***** Source passage

Windows doesn’t support it out of the box, while it does support zip files, so we leaned to the side of compatiblity there. For my graphicall builds i decided not to care and use 7Z never heard a complaint, that being said, GA does have much less users than the main blender site, and given they are looking for specialized builds odds are they are more advanced users.

1 Like

In the age of fiber and 100mbit - 1gbit internet speeds becoming commonplace, I don’t know that it is really that big of a deal to fuss over shaving a few megabytes off of a download, especially when compared to the availability of the decompression tools in the various systems.

1 Like

In the age of fiber and 100mbit - 1gbit internet speeds becoming commonplace, I don’t know that it is really that big of a deal to fuss over shaving a few megabytes off of a download, especially when compared to the availability of the decompression tools in the various systems.

What he said! I realize that any hint of inefficiency drives some people nuts, but in terms of bang for the buck, there is not much gain in building and maintaining the infrastructure to do this.

Woot! I was looking over my notes on this and found another set of test results. I made a crude Courgette directory patcher in python and was able to use that code to shrink the size of an update down even more than with Xdelta. The results for a patch to go from dc3b5024be1a to a1ae04d15a9f:

  • uncompressed patch size: 13.5 MiB
  • patch compressed using zip (ultra deflate) 8.45 MiB
  • patch compressed using 7zip (ultra LZMA2) 5.8 MiB.

One major drawback, making the original uncompressed patch directory took almost 15 minutes on a 4th gen i5, but part of this is due to the fact that my directory patcher script runs single threaded.

@kilon sorry for a late update on this, I did find parts of this experiment, but I couldn’t find my notes on the binary sampling idea. Instead I found some python code that did a slow byte-by-byte move through data, using operations like file.seek() and file.tell(), to search for a chunk of data that matched an expected hash value. If there is interest I can look into uploading the code, but it seemed pretty hackish. On the other hand, I also found this neat info-graphic I made to document Bencode (updated to use a more recent torrent as the original torrent it was based off of seems to have disappeared).

Inexpensive and uncapped 100mbit to 1gbit speeds are not commonplace unless you live near a large metropolitan area (at least this is the case for a big chunk of North America).

**********
***** Information given

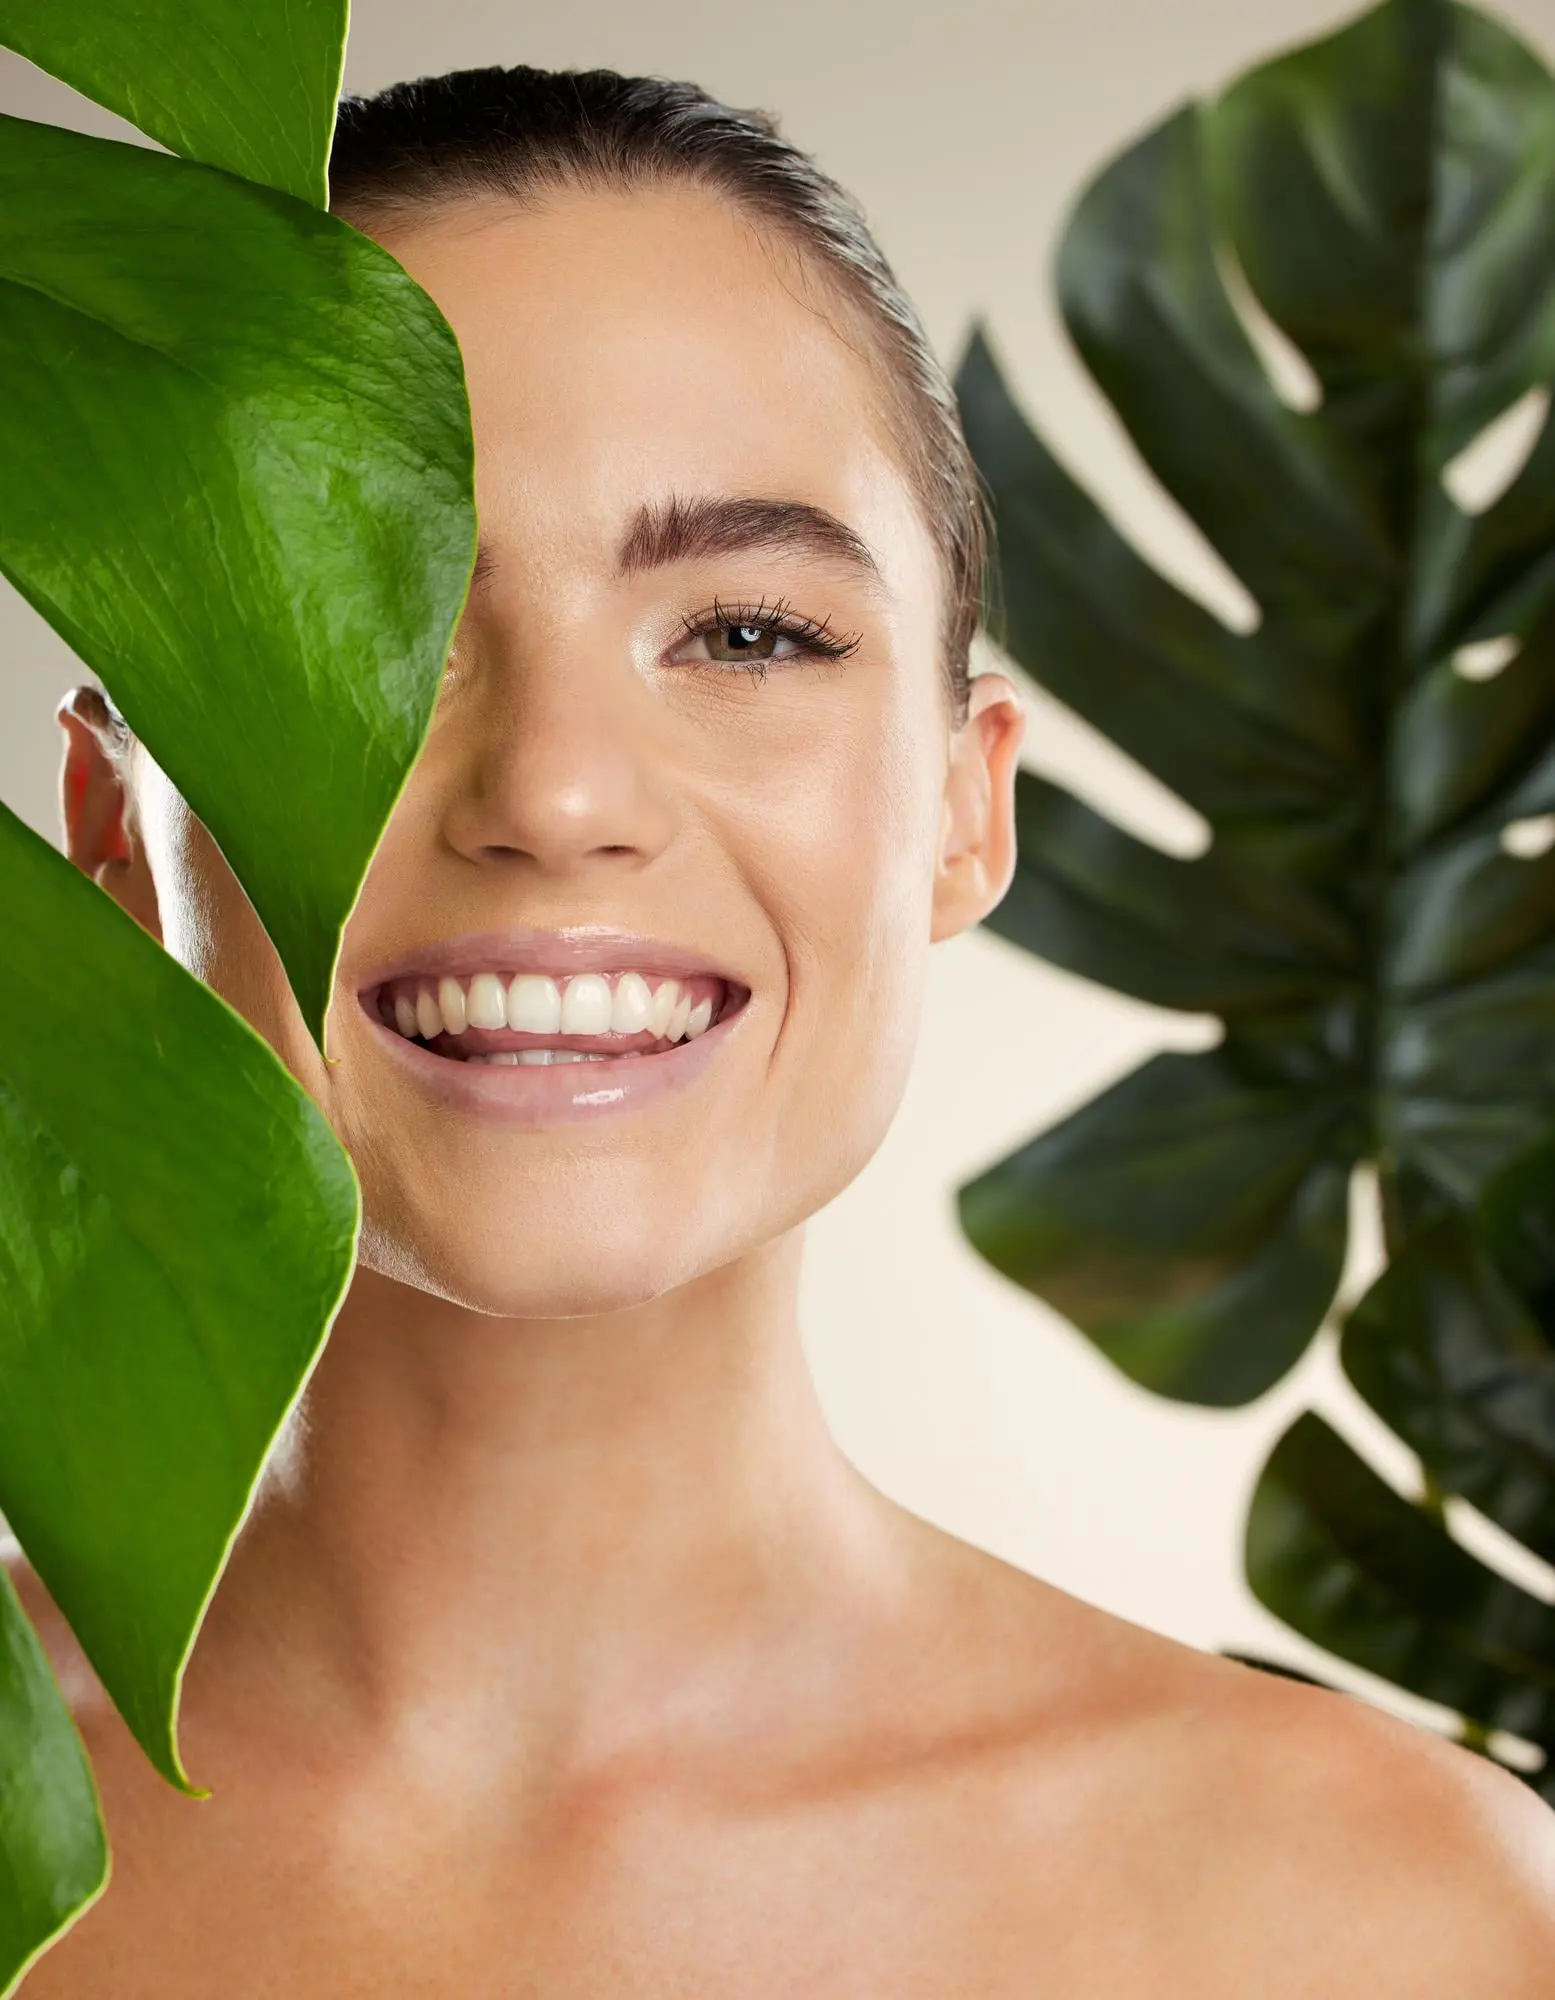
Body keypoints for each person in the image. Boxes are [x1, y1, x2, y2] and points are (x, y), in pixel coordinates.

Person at [13, 63, 1555, 1998]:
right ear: (108, 826)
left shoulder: (1401, 1926)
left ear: (963, 808)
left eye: (746, 633)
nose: (556, 791)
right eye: (366, 626)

**********

Try it =>
Continue the forum discussion about compressing and patching build downloads, picking up after its final post.

Answer box =>
I am feeling a sense of deja vu here, but to lay out some other advantages to this approach (besides a shorter download time):

  • potentially massive bandwidth savings (assuming you do not run into Jevon’s Paradox) as you are reducing file sizes by up to 95 percent
  • large potential for file storage space savings with daily builds. this would make it easier to host multiple builds per OS (and open up the possibility of letting new users “roll back” to a previous build if the most recent build was DOA)
  • the entire project could be hosted by anyone with access to the daily builds (although if hosted by a third party it would require their patch server to download a new daily build everyday to make patches from)
  • if you are just looking to test out a more recent build (say your current build is several days old), it’s potentially much faster to do updates (or rollbacks) this way than even building from source as you wouldn’t have to update local repos and wait for your build environment to load itself into memory, open the project, and compile everything.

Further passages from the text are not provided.